Усмешка тьмы — страница 56 из 71

– Да все он мог! Ты отпустила его! – я напрягаю связки, чтобы мои слова дошли до нее, но меня все равно заглушает клерк, во всеуслышание объявляющий:

– Банк закрывается через пять минут! Ждем вас всех снова двадцать девятого числа.

Интересно, займет ли закрытие бухгалтерии хотя бы час времени? Если да, то я еще успею отправить письмо из библиотеки, и Том прочтет его – или библиотека тоже уже закрыта?

Я бросаюсь к выходу. Шапка-«сантаклауска» шлепает меня по загривку, словно огромная пиявка, высосавшая весь мой мозг. Я бегу – небо над головой такое же черное, как и содержимое моей головы, – и меня нагоняет Натали.

– Все будет хорошо, Саймон! – успокаивает она меня. – Все будет…

Я даю настолько краткий и острый ответ, что он таки обходит преграду из крепко-накрепко стиснутых зубов:

– Как?

– Они разберутся со всем, когда прочтут твою жалобу. У меня достаточно денег. Хватит нам всем продержаться до Нового года. А если совсем-совсем прижмет – я займу у родителей.

Озвученная перспектива, кажется, снимает проклятие с моего языка, и мне приходится скрывать весь вызванный ею негатив от нее и Марка – ради их же блага:

– Я уже писал им! Этот Том вел себя просто глупо. Неудивительно, что я сдался, когда он сделал вид, что ни одного моего слова не понимает!

Натали пристально смотрит на меня и вздыхает. Облачко пара, сорвавшееся с ее губ, напоминает мне пузырь из комиксов, в который вписывают слова персонажей.

– Я тоже тебя не совсем понимала, – признается она.

– А я кое-что понял, – сообщает Марк с улыбкой победителя.

Не знаю, кто из них сейчас действует мне на нервы сильнее. Когда я начинаю стучать зубами – от усталости, от ночного холода, от чего-то еще, Натали говорит:

– Постарайся успокоиться, Саймон. Не надо больше сцен.

– Каких сцен? – вяло возмущаюсь я.

– Таких, как в банке. Или в библиотеке. Не стоит вести себя так. Ты же хочешь, чтобы все узнали о тебе как об исследователе, а не как о каком-то неадекватном типе?

Зубы продолжают выбивать дробь, поэтому ответить я не могу – да и хочу ли я отвечать? Она берет меня за одну руку, Марк за другую.
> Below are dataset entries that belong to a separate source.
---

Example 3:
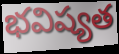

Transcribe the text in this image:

భవిష్యత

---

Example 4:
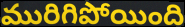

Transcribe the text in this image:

మురిగిపోయింది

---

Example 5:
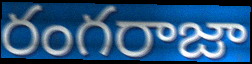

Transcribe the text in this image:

రంగరాజాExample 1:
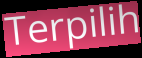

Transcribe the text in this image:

Terpilih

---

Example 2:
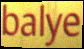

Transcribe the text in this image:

balye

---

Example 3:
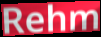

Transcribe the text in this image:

Rehm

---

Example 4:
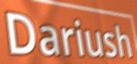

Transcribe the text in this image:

Dariush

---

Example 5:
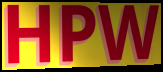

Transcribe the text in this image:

HPW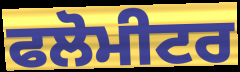
ਫਲੋਮੀਟਰ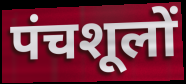
पंचशूलोंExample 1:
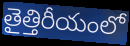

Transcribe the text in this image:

తైత్తిరీయంలో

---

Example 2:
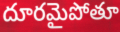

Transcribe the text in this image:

దూరమైపోతూ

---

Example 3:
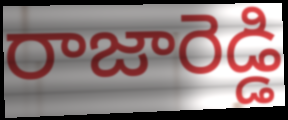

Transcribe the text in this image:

రాజారెడ్డి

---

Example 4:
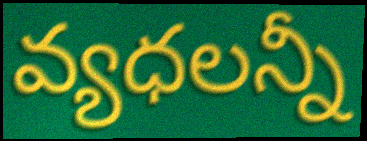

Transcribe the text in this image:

వ్యధలన్నీ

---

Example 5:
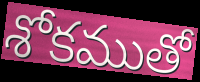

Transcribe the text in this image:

శోకముతోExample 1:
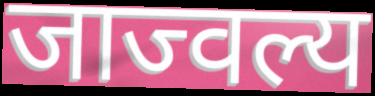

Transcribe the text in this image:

जाज्वल्य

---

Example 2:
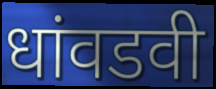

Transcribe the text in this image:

धांवडवी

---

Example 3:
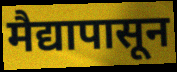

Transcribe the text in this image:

मैद्यापासून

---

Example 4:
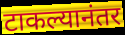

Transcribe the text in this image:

टाकल्यानंतर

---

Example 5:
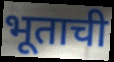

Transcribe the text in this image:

भूताची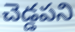
చెడ్డపని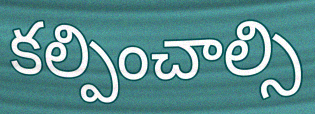
కల్పించాల్సి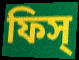
ফিস্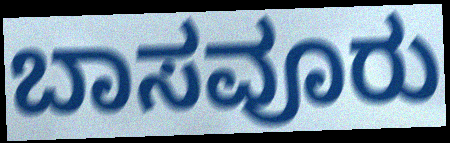
ಬಾಸವೂರು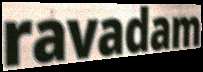
ravadamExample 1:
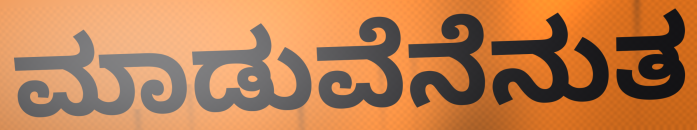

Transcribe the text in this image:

Шапка-«сантаклауска» хлопает на ветру, пока они ведут меня прочь от банка.

– Давай успокоимся, расслабимся, – просит меня Натали. – Рождество же.

43: Собор святого Симона

– Спорю на свою пенсию, что ты еще никогда не ложился так поздно спать, Марк, – говорит моя мать.
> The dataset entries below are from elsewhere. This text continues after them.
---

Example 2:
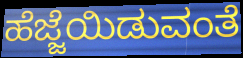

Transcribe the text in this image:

ಹೆಜ್ಜೆಯಿಡುವಂತೆ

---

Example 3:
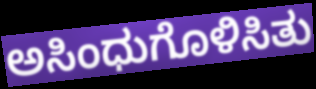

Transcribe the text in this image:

ಅಸಿಂಧುಗೊಳಿಸಿತು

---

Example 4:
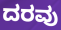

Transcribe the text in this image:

ದರವು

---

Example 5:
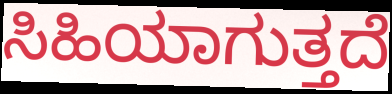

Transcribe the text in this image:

ಸಿಹಿಯಾಗುತ್ತದೆ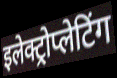
इलेक्ट्रोप्लेटिंग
– Ну, – тот мнется, – только когда за компьютером засиживался.

Натали недовольно смотрит на меня.

– Вот так новости. Это когда было?

– Когда я искал материал для Саймона.

– Очень мило с твоей стороны, Марк, – говорю я, – но сном в твоем возрасте никак нельзя пренебрегать.

– Я все равно не мог уснуть.

– Спорим, в полночь на улице ты еще точно не был. Будешь присутствовать при рождении, – настаивает мать.
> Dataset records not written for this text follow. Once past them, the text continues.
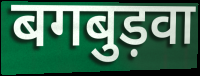
बगबुड़वा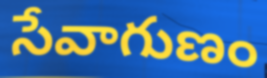
సేవాగుణం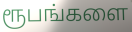
ரூபங்களை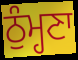
ਠੁੰਮ੍ਹਣਾ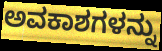
ಅವಕಾಶಗಳನ್ನು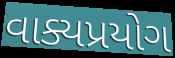
વાક્યપ્રયોગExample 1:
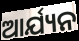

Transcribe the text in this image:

ଆର୍ଯ୍ୟନ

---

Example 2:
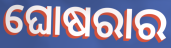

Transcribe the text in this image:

ଘୋଷରାର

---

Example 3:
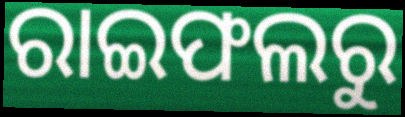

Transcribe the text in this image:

ରାଇଫଲରୁ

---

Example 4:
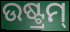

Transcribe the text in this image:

Марк хихикает, смутившись, или на случай, если бабушка все-таки шутит, а Натали хмурится еще сильнее и откидывается на спинку сиденья. Жаль, что мы не поехали на ее машине, но мне не хотелось, чтобы отец подумал, будто мы не доверяем его мастерству водителя. С тремя людьми на заднем сиденье «мини» стал ужасно стесненным, как выразился бы Теккерей Лэйн, – мне кажется, будто меня везут в какую-то тюрьму по неизведанному неотслеживаемому маршруту. Дома стоят темные, и если окна и горят – то лишь очень редко. Время от времени попадаются припозднившиеся гуляки, улыбающиеся, когда мы проезжаем мимо.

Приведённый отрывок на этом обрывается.